**Что нужно сделать**:
**A.** Замените «зодчего» на «архитектора» в тексте о Покровском соборе и перепишите отрывок, начиная со слов «Легенда, творения и» и заканчивая словами «создать ничего подобного...».
**B.** Сведите в нумерованный список строки записей, начиная с самого начала записей и заканчивая строкой со словами «###### **Special Containment Procedures**» включительно, пропуская пустые строки. Картинки в ответ не включайте.

------ Выбранный текст

Легенда, творения и время мастера Бармы
Легенда, веками жившая в Европе, гласила: храм Василия Блаженного (а точнее, Покровский собор, что на Рву) выстроил не русский – иноземный архитектор. Да вышел столь замечательный собор – затейливый, но не вычурный, праздничный, но не крикливый, – что, увидав это чудо, царь Иван Грозный приказал ослепить зодчего. Чтобы тот не мог нигде больше, ни в какой стране, создать ничего подобного...
Поправку в эту легенду внесло XIX столетие, когда были найдены летописные сборники XVII века, в которых с ссылкой на прежние записи говорилось, что знаменитый собор на Красной площади сотворили отечественные умельцы. «...Даровал, – читаем в одной рукописи, – ему (царю Ивану. – В. Л.) Бог двух мастеров русских по реклу (прозвищу. – В. Л.) Посника и Барму». Другая подтверждает: «...а мастер был Барма со товарищами».
Уже в нынешнем веке исследователи стали склоняться к мнению, что главный зодчий собора был всё-таки один: Посник (то есть Постник, от «пост», «поститься») по прозванию Барма.
«Барма» в северорусских говорах – «пчёлка». Звать людей именами зверей, рыб и прочих божиих тварей (Волк, Кот, Жук) было вполне обычным делом на Руси. А «Посник» скорее всего не имя и не прозвище – не от того идёт, что строитель храмов был особенно строг в соблюдении постов.

------------
------ Записи для работы

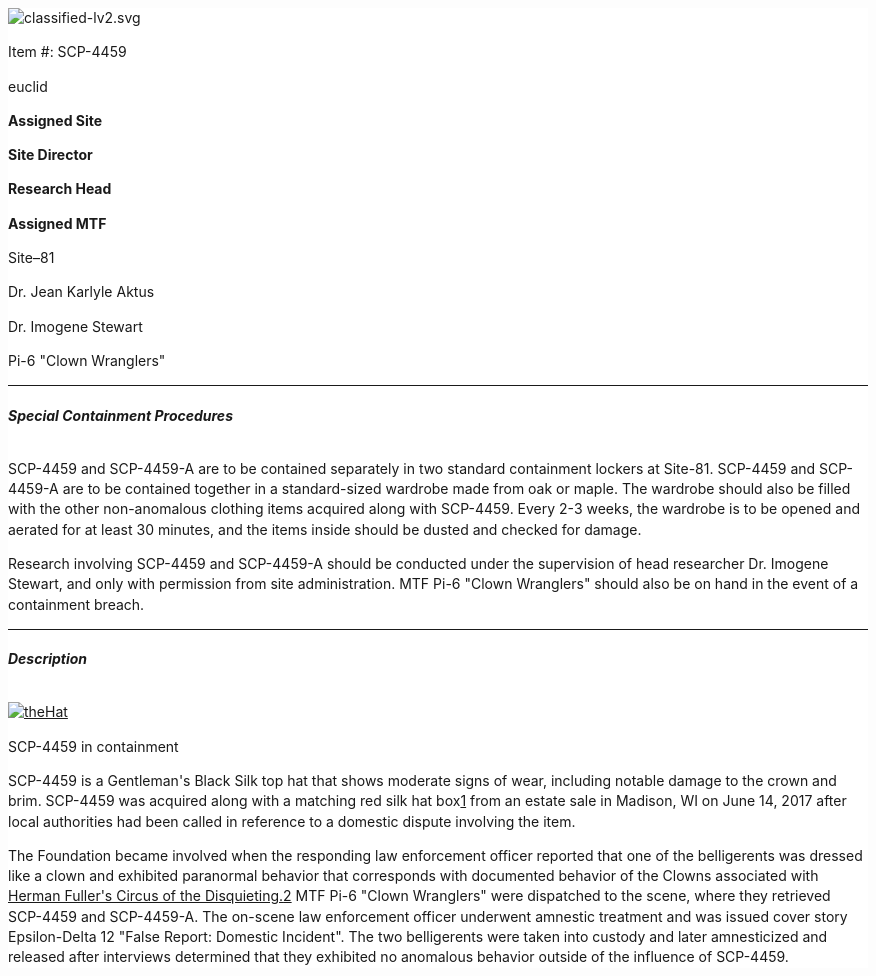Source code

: ![classified-lv2.svg](http://www.scp-wiki.net/local--files/component:classified-bar-woed-source/classified-lv2.svg)

Item #: SCP-4459

euclid

**Assigned Site**

**Site Director**

**Research Head**

**Assigned MTF**

Site–81

Dr. Jean Karlyle Aktus

Dr. Imogene Stewart

Pi-6 "Clown Wranglers"

* * *

###### **Special Containment Procedures**

  
SCP-4459 and SCP-4459-A are to be contained separately in two standard containment lockers at Site-81. SCP-4459 and SCP-4459-A are to be contained together in a standard-sized wardrobe made from oak or maple. The wardrobe should also be filled with the other non-anomalous clothing items acquired along with SCP-4459. Every 2-3 weeks, the wardrobe is to be opened and aerated for at least 30 minutes, and the items inside should be dusted and checked for damage.

Research involving SCP-4459 and SCP-4459-A should be conducted under the supervision of head researcher Dr. Imogene Stewart, and only with permission from site administration. MTF Pi-6 "Clown Wranglers" should also be on hand in the event of a containment breach.

* * *

###### **Description**

[![theHat](http://scp-wiki.wdfiles.com/local--resized-images/scp-4459/theHat/medium.jpg)](http://scp-wiki.wdfiles.com/local--files/scp-4459/theHat)

SCP-4459 in containment

SCP-4459 is a Gentleman's Black Silk top hat that shows moderate signs of wear, including notable damage to the crown and brim. SCP-4459 was acquired along with a matching red silk hat box[1](javascript:;) from an estate sale in Madison, WI on June 14, 2017 after local authorities had been called in reference to a domestic dispute involving the item.

The Foundation became involved when the responding law enforcement officer reported that one of the belligerents was dressed like a clown and exhibited paranormal behavior that corresponds with documented behavior of the Clowns associated with [Herman Fuller's Circus of the Disquieting.](http://www.scp-wiki.net/herman-fuller-hub)[2](javascript:;) MTF Pi-6 "Clown Wranglers" were dispatched to the scene, where they retrieved SCP-4459 and SCP-4459-A. The on-scene law enforcement officer underwent amnestic treatment and was issued cover story Epsilon-Delta 12 "False Report: Domestic Incident". The two belligerents were taken into custody and later amnesticized and released after interviews determined that they exhibited no anomalous behavior outside of the influence of SCP-4459.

------------

**Ответы по порядку**:
**A.**
Легенда, творения и время мастера Бармы
Легенда, веками жившая в Европе, гласила: храм Василия Блаженного (а точнее, Покровский собор, что на Рву) выстроил не русский – иноземный архитектор. Да вышел столь замечательный собор – затейливый, но не вычурный, праздничный, но не крикливый, – что, увидав это чудо, царь Иван Грозный приказал ослепить архитектора. Чтобы тот не мог нигде больше, ни в какой стране, создать ничего подобного...

**B.**
1. Source code
2. : ![classified-lv2.svg](http://www.scp-wiki.net/local--files/component:classified-bar-woed-source/classified-lv2.svg)
3. Item #: SCP-4459
4. euclid
5. **Assigned Site**
6. **Site Director**
7. **Research Head**
8. **Assigned MTF**
9. Site–81
10. Dr. Jean Karlyle Aktus
11. Dr. Imogene Stewart
12. Pi-6 "Clown Wranglers"
13. * * *
14. ###### **Special Containment Procedures**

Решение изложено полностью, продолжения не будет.